むち打ち症の治療法は?
むち打ち症の概要
むち打ち症は、特別な治療を行わなくても時間とともに改善することが多いです。主な治療は痛みの管理と症状の軽減に焦点を当てます。医師は以下のような方法を提案することがあります。
安静と首の固定
外傷直後は、首のコルセットで首を固定し、短時間の安静を取ることで過度な動きを防ぎ、痛みやこわばりを抑えます。
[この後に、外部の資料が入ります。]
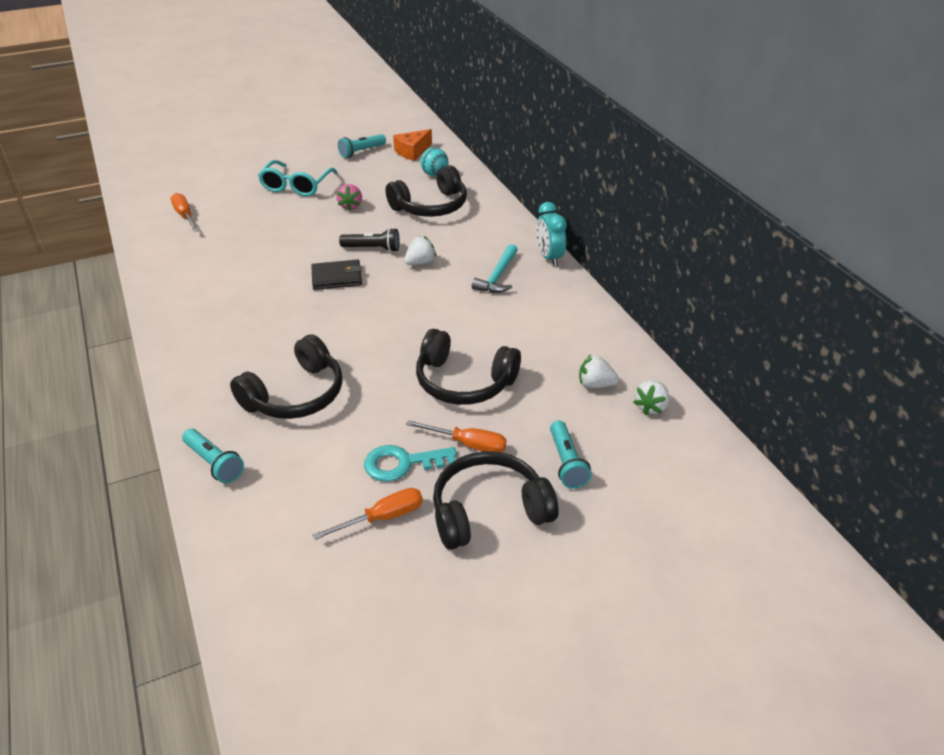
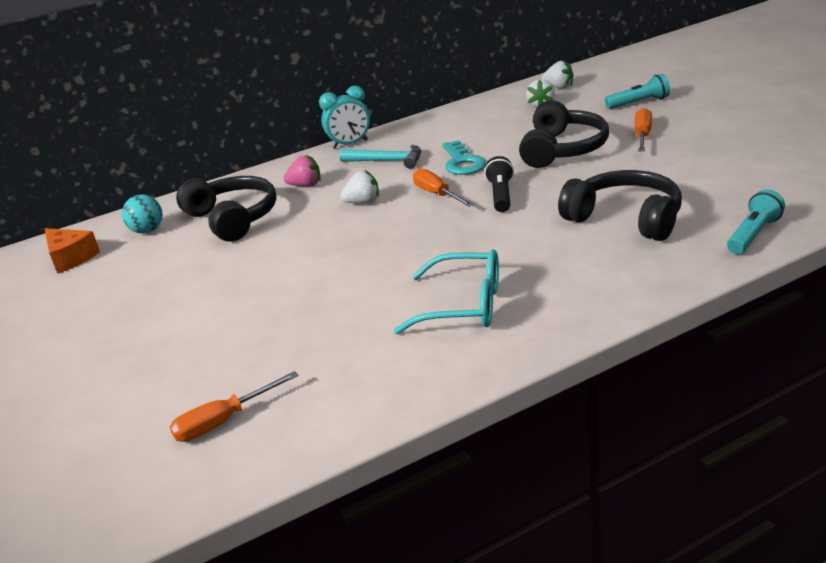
camera: 90 degrees left, 10 degrees down
turquoise glasses [258,160,338,196] -> turquoise glasses moved to [394,249,499,335]
black wallet [311,260,362,290] -> none
orange screwdriver [313,488,423,540] -> orange screwdriver moved to [413,168,474,207]
pink strawberry [336,184,362,211] -> pink strawberry moved to [283,155,321,186]
turquoise flashlight [338,134,386,158] -> none
black flashlight [339,228,400,252] -> black flashlight moved to [484,156,514,212]
turquoise key [364,445,457,482] -> turquoise key moved to [442,140,486,175]
white strawberry [404,236,437,265] -> white strawberry turned 120 degrees clockwise [340,170,379,204]
black headphones [433,451,558,550] -> none

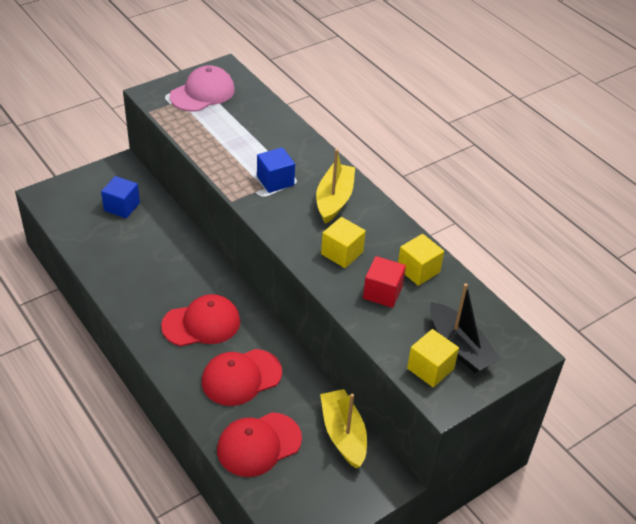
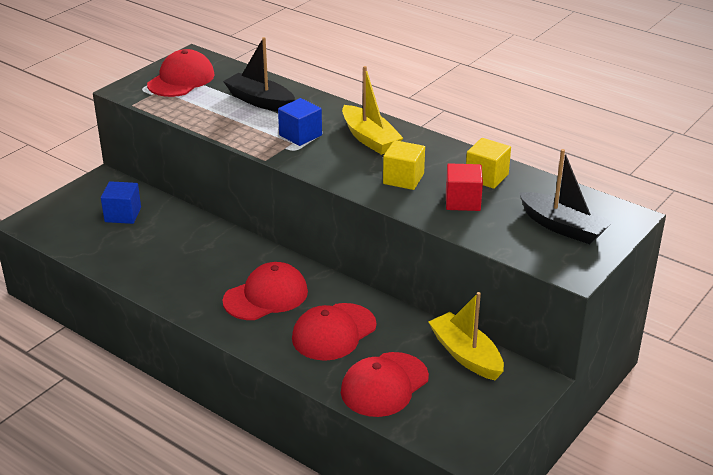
camera: 15 degrees left, 10 degrees down
pink cap [170,65,235,112] -> red cap [147,49,215,97]
yellow boat [316,149,355,224] -> yellow boat turned 150 degrees clockwise [342,66,403,155]
yellow cube [407,329,459,387] -> none
none -> black boat [223,37,295,111]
その後は、完全なベッドレストよりも適度に体を動かす方が回復に有利です。
市販の鎮痛剤
イブプロフェン(例:アドビル、モトリン)やアセトアミノフェン(例:タイレノール)などの鎮痛剤は、軽度の痛みや炎症を和らげます。効果が不十分な場合は、医師が処方薬を検討します。
筋弛緩剤
むち打ち症に伴う筋肉の痙攣を緩和しますが、眠気や協調運動の低下を招くことがあるため、使用は慎重に行います。
冷却療法
首に氷嚢を1回20分程度当てると、腫れの軽減と疼痛緩和に役立ちます。
理学療法
理学療法士の指導のもと、首や上背部の筋肉をやさしく伸ばし、強化します。自宅でできるストレッチや可動域エクササイズも学べます。
温熱療法
温かく湿ったホットパックを首に当てると、緊張した筋肉や軽度の捻挫が緩和されます。
経皮的電気神経刺激(TENS)
TENS装置は、痛みのある部位に電極を貼り付け、微弱な電流を流すことで痛み信号の伝達を遮断します。
ステロイド注射
炎症と腫れを抑えるために、局所にコルチコステロイドを注射することがあります。
外科的治療
むち打ち症で手術が必要になるケースは稀です。頑固な頸部痛や四肢の筋力低下などの神経症状が続く場合に限り、外科的介入が検討されます。